PETALING JAYA: From Japan to South Africa, countries worldwide with smoking bans have implemented a system where lighting up is allowed in eateries with designated smoking areas.

In India, smokers can indulge in their habit at designated areas in eateries and hotels, following the country’s ban on smoking in public places and restrictions on smoking in other places such as cinemas, restaurants, hotels and shopping malls.

Permits for smoking areas in restaurants, however, are only handed out to those with a seating capacity of 30 patrons and above.

In Italy, where a ban on smoking in public places has been in place since 2005, smoking is only allowed in restaurants with designated areas. Restaurants, bars and clubs in the country are required by law to dedicate at least half of the area inside the premises as a non-smoking area.

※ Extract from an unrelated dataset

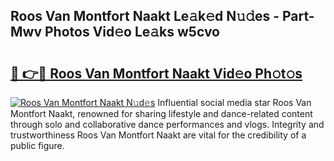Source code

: ## Roos Van Montfort Naakt Le𝚊k𝚎d N𝚞𝚍es - Part-Mwv Photos Vid𝚎o Le𝚊ks w5cvo

# <h2><a href="http://fb0pl9c.evod.top/?m=Roos+Van+Montfort+Naakt">🔗 👉🔴 Roos Van Montfort Naakt Vid𝚎o Ph𝚘t𝚘s</a></h2>

[![Roos Van Montfort Naakt N𝚞d𝚎s](https://i.imgur.com/8V9OHl7.gif)](http://fb0pl9c.evod.top/?m=Roos+Van+Montfort+Naakt)
Influential social media star Roos Van Montfort Naakt, renowned for sharing lifestyle and dance-related content through solo and collaborative dance performances and vlogs. Integrity and trustworthiness Roos Van Montfort Naakt are vital for the credibility of a public figure.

Poland implemented a smoking ban in all public indoor places in 2010.

But it allows restaurants larger than 100 square metres to have a designated smoking area, provided it is properly ventilated and physically separated from the non-smoking area.

South Africa also allows up to 25% of floor space in public areas such as restaurants and pubs to be set up as designated smoking areas.

Japan, which does not have a nationwide smoking ban in public places, is, however, well-known for many of its indoor eateries having a designated area for smokers.

Often separated from the non-smoking area by a glass wall, the designated smoking area is a common sight in Japan.

Singapore used to have designated smoking areas in eateries when it first introduced its smoking ban in public places, but these designated areas in restaurants have now been done away.